David Hemenway, a professor of the Harvard School of Public Health, observes that public attention is a critical factor in forcing industries to make workplace reforms — the 16 million strong weekly NFL audience will be much more conscious of Kyle Long's health than it was of Howie's. "Twenty years ago this was happening, and it just wasn't in the news," Hemenway said. "Now people are talking about it, and because of that there is real pressure to do something."
Pressure from Capitol Hill, however, has lessened with a change in leadership; the House Judiciary Committee is no longer led by Rep. John Conyers, D-Mich., who drove the 2009 hearings. "I think clearly if there was involvement by Congress, that would hasten any additional changes," Sanchez said. "I think having access to a platform to discuss the issue and making other people aware of it does move things along more quickly than if we leave the NFL to their own devices."

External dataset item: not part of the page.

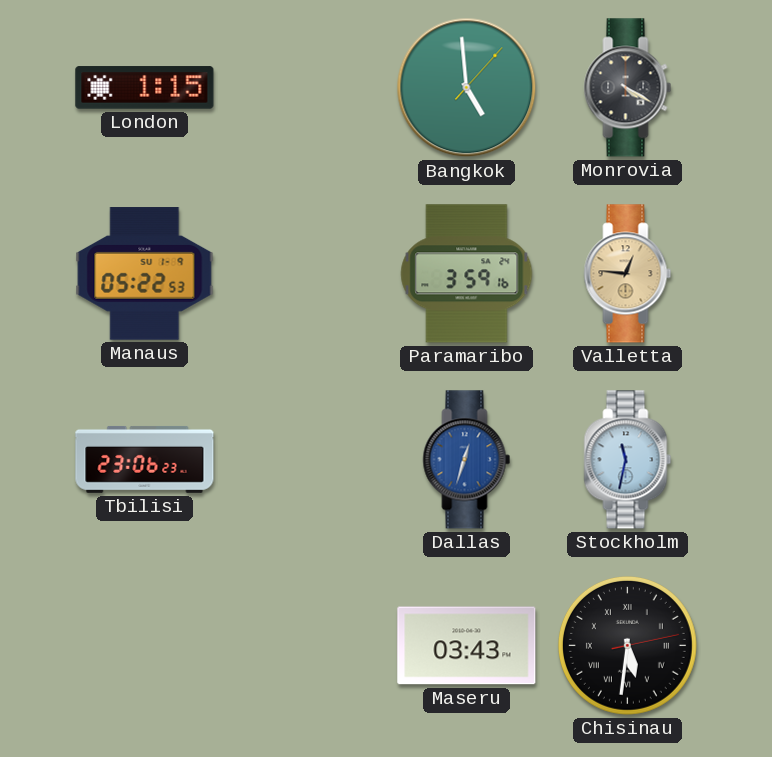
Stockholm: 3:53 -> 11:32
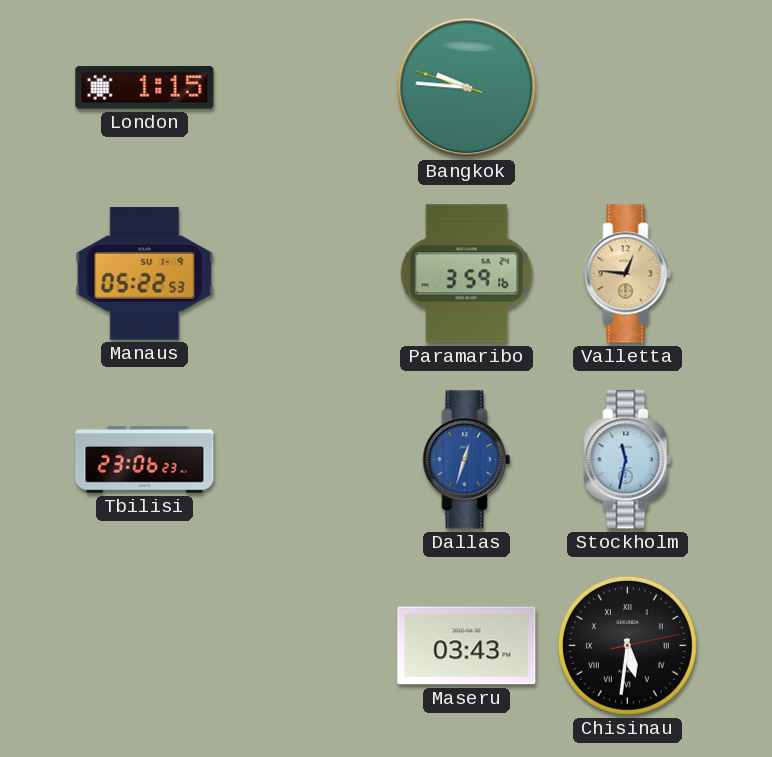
Bangkok: 4:59 -> 9:45
Monrovia: 4:20 -> none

That the NFL is conscious of congressional oversight can be seen in its increased lobbying expenditures, which have tripled since Goodell became commissioner in 2006 to $1.14 million in 2012. According to the Center for Responsive Politics, the NFL's Gridiron Political Action Committee spent $854,462 last year on issues ranging from its antitrust exemption to broadcasting laws, but health and safety was a significant focus. A Post survey of public records shows team owners and their families have additionally contributed nearly $2 million to congressional campaigns in the past five years.

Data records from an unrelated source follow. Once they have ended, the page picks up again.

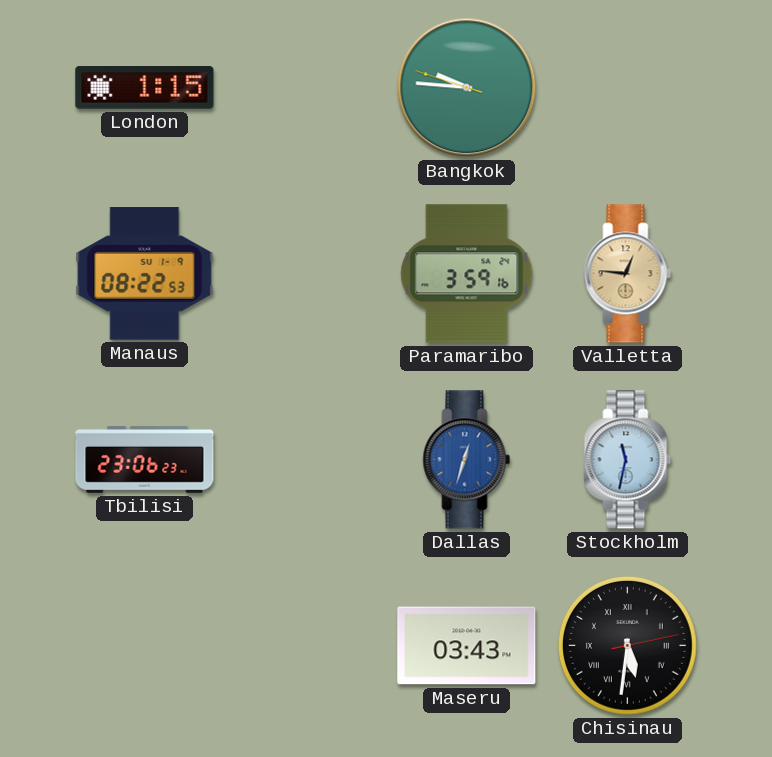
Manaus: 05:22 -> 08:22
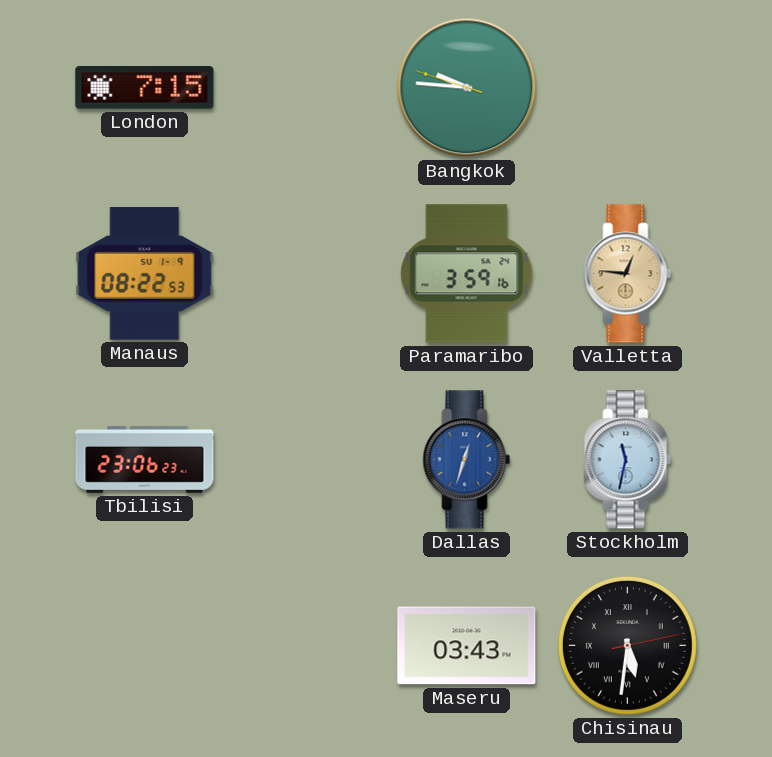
London: 1:15 -> 7:15
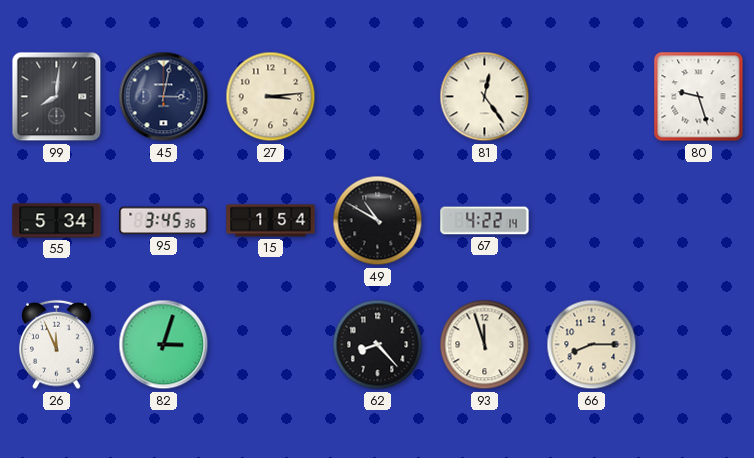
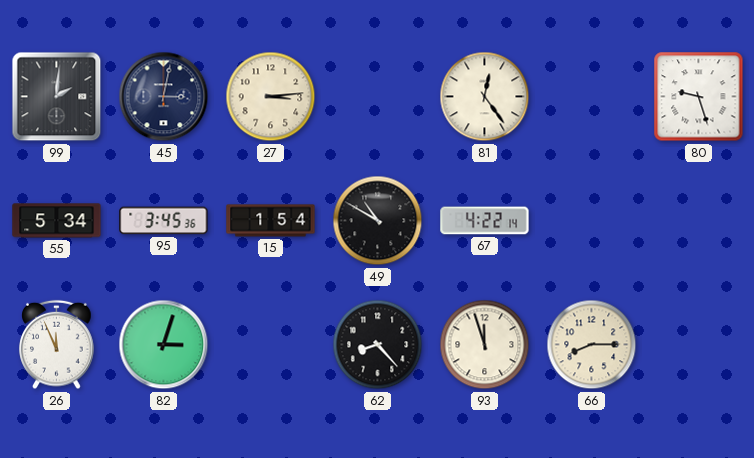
99: 8:01 -> 2:01
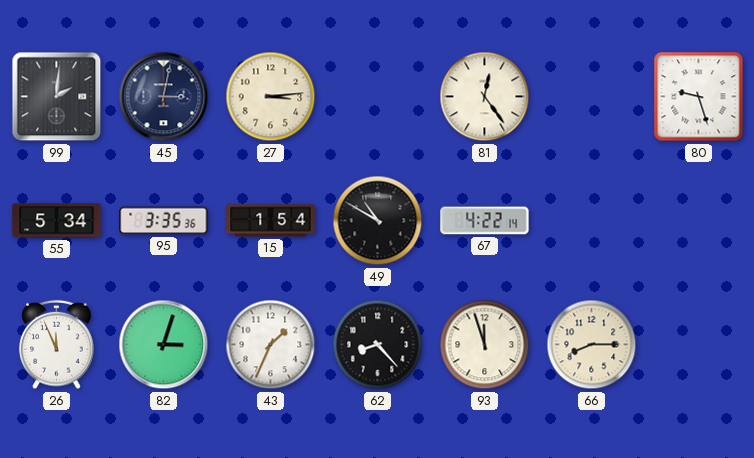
95: 3:45 -> 3:35
43: none -> 1:34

Two beneficiaries of NFL money are the two congressmen who succeeded Conyers as House Judiciary chair — and who've kept the NFL off the committee's docket. Rep. Lamar Smith, R-Texas, and Rep. Bob Goodlatte, R-Virginia, have each pocketed $15,000 from the NFL. Smith rejected two requests by Sanchez that new hearings be convened, and Goodlatte, the current chair, is on record saying Congress shouldn't play "armchair quarterback" in NFL matters.